● YOUR GOAL:
Filter the entries below, keeping every line that has the word "displays".

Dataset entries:
+-------+
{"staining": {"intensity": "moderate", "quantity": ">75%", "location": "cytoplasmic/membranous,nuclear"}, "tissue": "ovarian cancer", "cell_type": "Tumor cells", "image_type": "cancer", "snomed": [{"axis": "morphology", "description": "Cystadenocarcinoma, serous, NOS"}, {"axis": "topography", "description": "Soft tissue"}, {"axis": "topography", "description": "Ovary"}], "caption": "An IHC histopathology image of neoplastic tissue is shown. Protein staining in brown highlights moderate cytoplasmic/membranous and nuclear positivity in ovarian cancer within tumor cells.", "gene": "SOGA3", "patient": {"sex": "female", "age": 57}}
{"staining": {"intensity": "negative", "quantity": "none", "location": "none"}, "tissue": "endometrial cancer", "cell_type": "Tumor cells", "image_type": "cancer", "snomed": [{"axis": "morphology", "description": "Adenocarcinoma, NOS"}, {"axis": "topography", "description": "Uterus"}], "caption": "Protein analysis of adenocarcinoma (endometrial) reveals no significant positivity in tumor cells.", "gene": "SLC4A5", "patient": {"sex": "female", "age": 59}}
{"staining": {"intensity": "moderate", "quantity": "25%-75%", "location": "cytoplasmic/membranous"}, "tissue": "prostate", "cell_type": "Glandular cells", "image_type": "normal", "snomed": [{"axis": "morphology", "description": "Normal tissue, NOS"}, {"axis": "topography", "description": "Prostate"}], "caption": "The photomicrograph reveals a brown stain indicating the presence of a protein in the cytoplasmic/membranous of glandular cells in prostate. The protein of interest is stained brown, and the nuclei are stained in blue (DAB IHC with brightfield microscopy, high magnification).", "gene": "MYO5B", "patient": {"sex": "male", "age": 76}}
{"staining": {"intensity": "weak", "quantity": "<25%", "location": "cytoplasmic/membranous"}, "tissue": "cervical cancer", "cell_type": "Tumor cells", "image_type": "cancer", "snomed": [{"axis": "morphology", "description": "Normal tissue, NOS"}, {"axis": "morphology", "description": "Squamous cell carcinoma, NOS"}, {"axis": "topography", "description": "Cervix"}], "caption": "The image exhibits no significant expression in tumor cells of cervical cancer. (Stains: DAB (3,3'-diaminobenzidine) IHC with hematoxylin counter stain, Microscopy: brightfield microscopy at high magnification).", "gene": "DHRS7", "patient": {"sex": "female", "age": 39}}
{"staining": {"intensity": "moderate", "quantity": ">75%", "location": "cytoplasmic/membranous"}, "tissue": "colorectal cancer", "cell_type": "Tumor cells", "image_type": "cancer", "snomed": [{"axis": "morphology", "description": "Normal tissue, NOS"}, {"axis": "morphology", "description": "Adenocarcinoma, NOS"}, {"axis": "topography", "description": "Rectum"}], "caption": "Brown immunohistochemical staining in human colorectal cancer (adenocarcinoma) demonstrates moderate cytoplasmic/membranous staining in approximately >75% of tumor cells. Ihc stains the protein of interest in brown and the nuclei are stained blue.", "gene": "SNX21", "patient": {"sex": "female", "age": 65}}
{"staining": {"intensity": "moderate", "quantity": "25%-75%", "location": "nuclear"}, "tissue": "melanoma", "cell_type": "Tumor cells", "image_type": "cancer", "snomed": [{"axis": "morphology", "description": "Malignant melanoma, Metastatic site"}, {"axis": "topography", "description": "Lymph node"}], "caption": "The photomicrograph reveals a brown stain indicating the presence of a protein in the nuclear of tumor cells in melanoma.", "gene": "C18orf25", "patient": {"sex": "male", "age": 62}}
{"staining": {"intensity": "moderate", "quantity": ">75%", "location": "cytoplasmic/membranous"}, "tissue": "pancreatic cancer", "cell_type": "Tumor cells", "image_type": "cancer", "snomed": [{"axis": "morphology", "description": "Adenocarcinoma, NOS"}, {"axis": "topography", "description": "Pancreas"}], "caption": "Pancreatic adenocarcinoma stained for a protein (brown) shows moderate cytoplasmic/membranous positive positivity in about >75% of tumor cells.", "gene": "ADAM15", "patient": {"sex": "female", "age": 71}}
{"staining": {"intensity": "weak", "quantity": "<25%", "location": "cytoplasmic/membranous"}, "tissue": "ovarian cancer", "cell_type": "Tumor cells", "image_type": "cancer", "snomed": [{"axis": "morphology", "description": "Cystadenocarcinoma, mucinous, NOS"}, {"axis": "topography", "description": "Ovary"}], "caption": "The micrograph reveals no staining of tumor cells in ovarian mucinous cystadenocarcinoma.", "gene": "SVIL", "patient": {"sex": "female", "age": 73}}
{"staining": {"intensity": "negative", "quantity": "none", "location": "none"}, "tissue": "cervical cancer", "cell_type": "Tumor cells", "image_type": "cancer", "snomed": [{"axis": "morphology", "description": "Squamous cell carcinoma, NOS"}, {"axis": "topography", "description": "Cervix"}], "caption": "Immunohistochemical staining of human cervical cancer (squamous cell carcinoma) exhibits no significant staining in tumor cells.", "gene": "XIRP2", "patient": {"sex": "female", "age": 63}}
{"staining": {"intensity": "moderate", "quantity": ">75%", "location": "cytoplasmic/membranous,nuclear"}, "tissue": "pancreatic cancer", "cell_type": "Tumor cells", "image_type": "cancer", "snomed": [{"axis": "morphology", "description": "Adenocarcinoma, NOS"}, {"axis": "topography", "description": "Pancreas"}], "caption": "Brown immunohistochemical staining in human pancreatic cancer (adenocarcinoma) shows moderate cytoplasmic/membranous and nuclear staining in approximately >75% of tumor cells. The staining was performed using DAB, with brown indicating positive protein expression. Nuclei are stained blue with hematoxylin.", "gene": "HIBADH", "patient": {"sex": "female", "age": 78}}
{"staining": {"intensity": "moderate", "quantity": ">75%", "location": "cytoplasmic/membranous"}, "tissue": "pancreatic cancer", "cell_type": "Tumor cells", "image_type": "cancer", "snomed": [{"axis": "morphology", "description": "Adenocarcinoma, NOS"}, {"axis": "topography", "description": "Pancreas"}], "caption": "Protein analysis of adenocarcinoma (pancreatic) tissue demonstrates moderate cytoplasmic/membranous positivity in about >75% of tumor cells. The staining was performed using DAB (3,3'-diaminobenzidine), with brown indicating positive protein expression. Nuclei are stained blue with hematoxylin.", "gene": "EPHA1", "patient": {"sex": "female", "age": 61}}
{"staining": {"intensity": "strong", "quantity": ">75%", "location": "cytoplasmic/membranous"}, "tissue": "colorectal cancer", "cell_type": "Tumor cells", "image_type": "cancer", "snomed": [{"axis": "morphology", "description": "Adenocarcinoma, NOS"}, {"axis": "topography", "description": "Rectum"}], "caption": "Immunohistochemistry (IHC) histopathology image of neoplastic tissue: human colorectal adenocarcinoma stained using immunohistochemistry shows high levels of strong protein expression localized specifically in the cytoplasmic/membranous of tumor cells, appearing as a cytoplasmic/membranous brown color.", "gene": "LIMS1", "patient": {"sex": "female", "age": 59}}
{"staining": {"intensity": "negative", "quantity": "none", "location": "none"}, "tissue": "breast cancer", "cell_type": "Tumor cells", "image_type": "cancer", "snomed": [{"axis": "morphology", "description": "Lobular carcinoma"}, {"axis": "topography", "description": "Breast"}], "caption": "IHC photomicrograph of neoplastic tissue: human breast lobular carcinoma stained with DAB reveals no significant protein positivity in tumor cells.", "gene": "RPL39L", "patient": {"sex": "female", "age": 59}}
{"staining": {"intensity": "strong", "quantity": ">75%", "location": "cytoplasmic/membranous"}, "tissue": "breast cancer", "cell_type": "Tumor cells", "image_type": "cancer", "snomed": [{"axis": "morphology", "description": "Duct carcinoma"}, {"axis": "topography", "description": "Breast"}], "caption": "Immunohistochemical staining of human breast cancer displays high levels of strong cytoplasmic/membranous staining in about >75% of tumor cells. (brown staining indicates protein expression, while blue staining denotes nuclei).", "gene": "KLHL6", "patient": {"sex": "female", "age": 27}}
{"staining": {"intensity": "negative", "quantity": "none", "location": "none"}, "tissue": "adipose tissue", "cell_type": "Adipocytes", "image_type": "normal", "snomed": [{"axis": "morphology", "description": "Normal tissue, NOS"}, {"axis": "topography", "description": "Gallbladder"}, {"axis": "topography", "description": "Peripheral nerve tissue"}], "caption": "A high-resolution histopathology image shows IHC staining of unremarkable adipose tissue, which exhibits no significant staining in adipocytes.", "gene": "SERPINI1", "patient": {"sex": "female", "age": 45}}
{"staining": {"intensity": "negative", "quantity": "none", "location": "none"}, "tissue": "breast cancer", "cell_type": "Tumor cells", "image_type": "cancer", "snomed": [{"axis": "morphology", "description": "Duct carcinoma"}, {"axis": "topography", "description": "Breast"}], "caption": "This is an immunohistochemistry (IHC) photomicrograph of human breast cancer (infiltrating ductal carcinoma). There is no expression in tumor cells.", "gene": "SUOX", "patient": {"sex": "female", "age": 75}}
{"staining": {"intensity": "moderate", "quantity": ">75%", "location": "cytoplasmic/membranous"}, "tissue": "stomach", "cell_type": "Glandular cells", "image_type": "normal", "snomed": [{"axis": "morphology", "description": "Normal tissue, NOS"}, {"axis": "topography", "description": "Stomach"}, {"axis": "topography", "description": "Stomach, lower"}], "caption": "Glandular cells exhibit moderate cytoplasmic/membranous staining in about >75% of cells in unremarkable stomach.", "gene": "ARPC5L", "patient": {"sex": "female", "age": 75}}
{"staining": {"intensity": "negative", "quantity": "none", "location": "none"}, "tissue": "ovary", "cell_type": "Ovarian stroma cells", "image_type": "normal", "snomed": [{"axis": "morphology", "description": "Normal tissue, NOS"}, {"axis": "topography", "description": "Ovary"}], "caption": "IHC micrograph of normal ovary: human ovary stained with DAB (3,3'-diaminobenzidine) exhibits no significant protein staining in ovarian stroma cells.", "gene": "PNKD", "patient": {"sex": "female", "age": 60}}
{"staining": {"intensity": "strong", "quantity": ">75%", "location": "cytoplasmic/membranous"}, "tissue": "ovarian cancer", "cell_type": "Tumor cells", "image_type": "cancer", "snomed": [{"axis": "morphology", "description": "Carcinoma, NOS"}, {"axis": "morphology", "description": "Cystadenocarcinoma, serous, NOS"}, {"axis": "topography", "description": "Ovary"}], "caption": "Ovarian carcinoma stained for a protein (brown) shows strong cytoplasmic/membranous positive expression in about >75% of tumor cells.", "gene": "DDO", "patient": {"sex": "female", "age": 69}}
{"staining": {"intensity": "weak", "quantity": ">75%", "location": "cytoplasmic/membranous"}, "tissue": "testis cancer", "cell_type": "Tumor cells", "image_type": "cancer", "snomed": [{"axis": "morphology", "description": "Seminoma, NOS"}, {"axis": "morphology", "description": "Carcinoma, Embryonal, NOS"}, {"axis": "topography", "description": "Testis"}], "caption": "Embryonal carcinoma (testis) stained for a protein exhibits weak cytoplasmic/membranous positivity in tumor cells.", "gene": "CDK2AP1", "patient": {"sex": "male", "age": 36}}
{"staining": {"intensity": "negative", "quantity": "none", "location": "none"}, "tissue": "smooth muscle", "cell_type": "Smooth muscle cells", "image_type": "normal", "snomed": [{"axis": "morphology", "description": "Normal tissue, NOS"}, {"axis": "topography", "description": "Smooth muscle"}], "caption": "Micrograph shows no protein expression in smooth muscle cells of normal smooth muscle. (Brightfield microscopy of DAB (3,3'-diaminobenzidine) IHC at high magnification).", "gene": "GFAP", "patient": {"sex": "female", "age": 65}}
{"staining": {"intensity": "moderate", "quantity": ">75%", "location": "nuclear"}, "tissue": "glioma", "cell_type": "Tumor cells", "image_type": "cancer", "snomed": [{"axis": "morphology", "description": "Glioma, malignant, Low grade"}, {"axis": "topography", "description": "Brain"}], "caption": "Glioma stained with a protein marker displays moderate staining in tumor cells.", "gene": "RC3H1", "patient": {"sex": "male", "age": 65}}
+-------+
● RESULT OF THIS EXERCISE:
{"staining": {"intensity": "strong", "quantity": ">75%", "location": "cytoplasmic/membranous"}, "tissue": "breast cancer", "cell_type": "Tumor cells", "image_type": "cancer", "snomed": [{"axis": "morphology", "description": "Duct carcinoma"}, {"axis": "topography", "description": "Breast"}], "caption": "Immunohistochemical staining of human breast cancer displays high levels of strong cytoplasmic/membranous staining in about >75% of tumor cells. (brown staining indicates protein expression, while blue staining denotes nuclei).", "gene": "KLHL6", "patient": {"sex": "female", "age": 27}}
{"staining": {"intensity": "moderate", "quantity": ">75%", "location": "nuclear"}, "tissue": "glioma", "cell_type": "Tumor cells", "image_type": "cancer", "snomed": [{"axis": "morphology", "description": "Glioma, malignant, Low grade"}, {"axis": "topography", "description": "Brain"}], "caption": "Glioma stained with a protein marker displays moderate staining in tumor cells.", "gene": "RC3H1", "patient": {"sex": "male", "age": 65}}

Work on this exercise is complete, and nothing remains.